In the discussion with my client, we started by examining his opening words, “I did it again.” That was true. I asked him how that made him feel. He said, “Disappointed.” I then asked him what kinds of actions followed from that feeling of disappointment. He thought disappointment motivated him to start over again, but that is not what disappointment motivates. You start over again by shutting down the disappointment and drawing on some other idea for motivation, such as “I will beat this” or “I have to do this.” Disappointment motivates retreat, not jumping back on the horse.
When we looked at his various self-critical statements, they all made him feel bad. The effect of each of these statements was that he was motivated to withdraw, not inspired to get up again and do better. That is the norm for self-critical statements.
Self-critical statements are an important first step toward identifying your contribution to any problem you are investigating. But they are not valid means of motivating moral action. The end does not justify the means. The means need to be completely consistent with the end to be valid means.
When you see this clearly in your own life, in your own reactions, in your own attempts to compel your own development, using your own self-contemptful words, it’s shocking. You realize that your efforts to improve yourself actually made the situation worse. At that moment, a large amount of guilt shifts to a deep sadness. You see for yourself that through a mistaken method, you have made your work harder.
At this moment you need to pause to mourn all that wasted effort and suffering from that mistake, and all of the goals it has held back. You need to let the sadness wash over you. This is a way of honoring your effort and your values. It recognizes that you really did care about the healthy diet. And you do. Look at all of the effort you put in grappling with the collateral damage of the self-critical approach.
This is the kind of emotional awakening that can start you on your final diet for permanent weight loss. Or start you leading people instead of bossing them around. Or start you achieving your goals instead of procrastinating your life away.
This kind of awareness has such power because it means you have finally taken full responsibility for your earned guilt — not just for your actions, but for the mistaken method that motivated the actions. You take responsibility, not just for giving into temptation, but for the self-disrespect that intensified the temptation. You take responsibility, not just for giving into resistance, but for having added the torture of self-contempt to doing the right thing.
That is what breaks the ball and chain of guilt.
When you see that your choices created the motivational problems in the first place, you truly see that it was in your power to choose differently.
Long-term goals are achieved through a consistent orientation to values, a relentless commitment to achieving meaningful interim results, and a joyous celebration of progress along the way. This process is not easy. It is not immune from setbacks, disappointment, and even temporary despair. But when it is practiced as a principle, it is completely free of self-recriminations and the earned guilt that they foster.
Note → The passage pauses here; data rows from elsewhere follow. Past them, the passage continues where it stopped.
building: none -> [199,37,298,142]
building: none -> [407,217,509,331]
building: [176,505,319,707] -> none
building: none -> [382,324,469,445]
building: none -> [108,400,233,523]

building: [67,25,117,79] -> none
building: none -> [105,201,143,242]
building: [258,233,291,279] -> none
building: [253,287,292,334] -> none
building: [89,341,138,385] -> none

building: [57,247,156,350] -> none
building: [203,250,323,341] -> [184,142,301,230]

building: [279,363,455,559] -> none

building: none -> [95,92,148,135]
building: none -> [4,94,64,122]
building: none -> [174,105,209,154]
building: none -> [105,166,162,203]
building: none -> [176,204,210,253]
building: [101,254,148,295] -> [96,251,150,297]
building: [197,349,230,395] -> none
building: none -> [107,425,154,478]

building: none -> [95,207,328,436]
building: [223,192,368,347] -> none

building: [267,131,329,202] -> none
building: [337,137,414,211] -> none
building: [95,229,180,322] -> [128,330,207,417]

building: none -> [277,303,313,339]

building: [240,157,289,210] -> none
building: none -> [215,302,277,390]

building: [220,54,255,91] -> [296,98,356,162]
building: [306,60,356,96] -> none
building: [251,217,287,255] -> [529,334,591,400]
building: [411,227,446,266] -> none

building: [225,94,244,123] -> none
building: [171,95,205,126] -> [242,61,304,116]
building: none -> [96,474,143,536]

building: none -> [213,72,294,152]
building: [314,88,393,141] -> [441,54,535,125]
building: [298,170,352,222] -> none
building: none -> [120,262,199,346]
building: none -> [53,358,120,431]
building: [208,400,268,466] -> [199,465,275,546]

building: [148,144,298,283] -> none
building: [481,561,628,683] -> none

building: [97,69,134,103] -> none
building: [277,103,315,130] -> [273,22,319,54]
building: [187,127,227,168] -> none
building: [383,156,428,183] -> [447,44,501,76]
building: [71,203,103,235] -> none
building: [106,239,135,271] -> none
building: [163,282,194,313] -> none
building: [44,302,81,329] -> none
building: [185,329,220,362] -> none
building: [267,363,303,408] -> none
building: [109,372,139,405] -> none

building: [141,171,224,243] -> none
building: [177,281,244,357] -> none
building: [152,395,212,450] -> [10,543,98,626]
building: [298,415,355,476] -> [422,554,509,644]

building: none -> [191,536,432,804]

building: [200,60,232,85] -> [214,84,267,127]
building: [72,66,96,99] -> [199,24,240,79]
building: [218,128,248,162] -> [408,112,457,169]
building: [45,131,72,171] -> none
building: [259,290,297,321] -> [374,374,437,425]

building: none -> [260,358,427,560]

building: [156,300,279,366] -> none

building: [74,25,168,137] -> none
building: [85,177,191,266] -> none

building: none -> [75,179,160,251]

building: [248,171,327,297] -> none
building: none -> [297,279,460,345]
This was a great and informative article that I can relate to on many levels. My only note is that you don’t mention the impact and importance of mental illnesses when it comes to guilt and self sabotage.
No, I don’t discuss mental illness. I am not a therapist.
My view is that to the extent that a person has the power to see reality and exert volitional control, these tactics will help him or her. Whether something else is needed in severe cases of mental illness is a question for someone who specializes in that.